Das Inventar der biblischen Erzählung erinnert an die Erzählung des Livius über Romulus, auch wenn es hier nicht um einen irdischen Menschen, sondern um einen «Sonderfall», nämlich einen Auferstandenen, geht: Es sind Zeugen anwesend, eine Wolke verhüllt den Vorgang, die ganze Person und nicht etwa nur ihre Seele verschwindet.

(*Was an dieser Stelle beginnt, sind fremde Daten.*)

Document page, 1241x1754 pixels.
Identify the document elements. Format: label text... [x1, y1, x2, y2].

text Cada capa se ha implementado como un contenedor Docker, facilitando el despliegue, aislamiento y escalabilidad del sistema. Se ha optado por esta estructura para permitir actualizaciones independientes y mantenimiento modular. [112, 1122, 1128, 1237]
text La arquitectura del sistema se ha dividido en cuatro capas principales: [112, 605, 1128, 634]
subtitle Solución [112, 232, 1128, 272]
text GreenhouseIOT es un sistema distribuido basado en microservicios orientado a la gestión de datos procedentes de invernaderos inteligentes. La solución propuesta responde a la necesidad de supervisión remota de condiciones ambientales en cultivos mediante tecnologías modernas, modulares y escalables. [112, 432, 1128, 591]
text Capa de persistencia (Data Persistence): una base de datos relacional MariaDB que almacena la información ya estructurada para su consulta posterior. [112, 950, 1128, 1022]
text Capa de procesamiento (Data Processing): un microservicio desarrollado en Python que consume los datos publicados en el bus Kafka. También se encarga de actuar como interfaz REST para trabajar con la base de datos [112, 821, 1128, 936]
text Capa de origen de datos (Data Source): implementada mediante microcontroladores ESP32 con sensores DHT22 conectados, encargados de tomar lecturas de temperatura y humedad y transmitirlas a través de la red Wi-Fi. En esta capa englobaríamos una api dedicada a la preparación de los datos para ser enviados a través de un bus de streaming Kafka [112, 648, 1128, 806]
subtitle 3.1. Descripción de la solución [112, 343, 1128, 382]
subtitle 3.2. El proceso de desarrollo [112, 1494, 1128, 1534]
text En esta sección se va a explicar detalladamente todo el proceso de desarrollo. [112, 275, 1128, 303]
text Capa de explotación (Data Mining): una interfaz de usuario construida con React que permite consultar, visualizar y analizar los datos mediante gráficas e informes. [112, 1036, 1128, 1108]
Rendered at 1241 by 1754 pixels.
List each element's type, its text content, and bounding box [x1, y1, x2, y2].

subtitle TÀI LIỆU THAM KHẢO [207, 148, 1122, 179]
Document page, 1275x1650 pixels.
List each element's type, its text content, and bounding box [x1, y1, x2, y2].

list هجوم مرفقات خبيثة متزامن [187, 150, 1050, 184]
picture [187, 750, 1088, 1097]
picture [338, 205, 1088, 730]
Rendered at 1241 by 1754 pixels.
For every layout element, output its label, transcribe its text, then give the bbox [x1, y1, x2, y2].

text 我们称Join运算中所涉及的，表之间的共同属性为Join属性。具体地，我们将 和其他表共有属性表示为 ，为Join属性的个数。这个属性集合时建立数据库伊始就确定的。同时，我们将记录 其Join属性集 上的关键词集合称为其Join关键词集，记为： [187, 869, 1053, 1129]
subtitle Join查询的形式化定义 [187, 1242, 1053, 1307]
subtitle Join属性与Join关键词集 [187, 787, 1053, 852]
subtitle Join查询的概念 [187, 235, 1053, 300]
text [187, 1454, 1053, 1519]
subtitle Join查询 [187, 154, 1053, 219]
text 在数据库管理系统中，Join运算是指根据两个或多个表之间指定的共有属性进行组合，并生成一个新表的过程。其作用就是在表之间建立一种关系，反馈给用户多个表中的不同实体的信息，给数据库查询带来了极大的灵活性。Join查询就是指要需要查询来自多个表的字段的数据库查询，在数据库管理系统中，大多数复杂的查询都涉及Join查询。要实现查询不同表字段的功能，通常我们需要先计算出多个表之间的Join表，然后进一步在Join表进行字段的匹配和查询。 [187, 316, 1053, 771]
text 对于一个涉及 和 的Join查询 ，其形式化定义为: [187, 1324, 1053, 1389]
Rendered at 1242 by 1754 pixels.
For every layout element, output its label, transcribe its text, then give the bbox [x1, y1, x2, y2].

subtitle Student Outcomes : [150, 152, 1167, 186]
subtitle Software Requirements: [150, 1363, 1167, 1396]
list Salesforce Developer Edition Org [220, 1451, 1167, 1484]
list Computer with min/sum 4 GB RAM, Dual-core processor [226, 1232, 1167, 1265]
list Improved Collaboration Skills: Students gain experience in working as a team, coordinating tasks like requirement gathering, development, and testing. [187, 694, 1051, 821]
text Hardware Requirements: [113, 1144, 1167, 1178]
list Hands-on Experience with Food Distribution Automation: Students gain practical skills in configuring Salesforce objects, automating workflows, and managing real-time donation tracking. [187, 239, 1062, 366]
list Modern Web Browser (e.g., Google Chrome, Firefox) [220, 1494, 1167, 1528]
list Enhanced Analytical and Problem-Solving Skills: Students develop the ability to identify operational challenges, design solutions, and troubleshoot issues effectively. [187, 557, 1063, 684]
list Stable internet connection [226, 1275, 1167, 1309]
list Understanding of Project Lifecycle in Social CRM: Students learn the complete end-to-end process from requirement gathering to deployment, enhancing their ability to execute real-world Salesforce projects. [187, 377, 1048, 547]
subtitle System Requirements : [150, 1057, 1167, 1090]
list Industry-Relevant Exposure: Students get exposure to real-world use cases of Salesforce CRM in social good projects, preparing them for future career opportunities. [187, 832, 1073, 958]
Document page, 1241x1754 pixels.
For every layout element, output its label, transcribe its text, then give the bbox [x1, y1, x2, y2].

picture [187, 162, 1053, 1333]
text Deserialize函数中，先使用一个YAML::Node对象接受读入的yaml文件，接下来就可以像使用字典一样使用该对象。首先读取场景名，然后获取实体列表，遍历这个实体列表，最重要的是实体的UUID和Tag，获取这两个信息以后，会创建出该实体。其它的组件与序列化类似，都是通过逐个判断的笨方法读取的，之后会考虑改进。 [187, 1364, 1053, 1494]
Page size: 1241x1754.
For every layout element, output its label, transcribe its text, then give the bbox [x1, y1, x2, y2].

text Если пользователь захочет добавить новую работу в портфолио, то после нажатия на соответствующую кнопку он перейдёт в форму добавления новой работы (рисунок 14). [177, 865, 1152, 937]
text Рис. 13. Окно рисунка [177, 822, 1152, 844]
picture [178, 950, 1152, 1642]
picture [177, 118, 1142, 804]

Die Zurückgelassenen sind ratlos.

Rund um beide Himmelfahrten werden jeweils die Weichen für eine verheissungsvolle Zukunft gestellt, und zwar der Abwesenheit der Gründergestalten zum Trotz: Die Himmelfahrt Jesu beendet für Lukas definitiv die Erscheinungen des Auferstandenen, was mit dem Ende der Wirksamkeit seiner Botschaft identisch sein könnte.

Zugleich treten aber auch die Unterschiede zwischen dem Imperium Romanum und dem christlichen Reich zutage: Grundlage der römischen Macht ist militärische Stärke. Das Christentum hingegen breitet sich durch das Wort, nämlich die Verkündigung der Apostel, weltweit aus. Die Machtansprüche der von Romulus und Jesus gegründeten Herrschaften treffen in der alltäglichen Lebenswelt der Christinnen und Christen der Antike aufeinander.

Geradezu ins Bild gesetzt wird dieses Konkurrenzverhältnis dann, wenn die Vergöttlichung der römischen Kaiser nach dem Vorbild der Himmelfahrt des Romulus inszeniert wird und die antiken Menschen vor die Frage gestellt werden, wer für sie göttliche Verehrung verdient: Romulus und die vergöttlichten Kaiser oder der eine Gott und sein Sohn Jesus Christus?

Für Lukas zumindest ist die Antwort eindeutig. Durch die Verwendung eines bekannten religiösen Motivs seiner Zeit, das auch in der Propaganda des Imperium Romanum in Gebrauch war, gelingt ihm eine Aussage von hohem christologischen Gehalt und zugleich politischer Brisanz.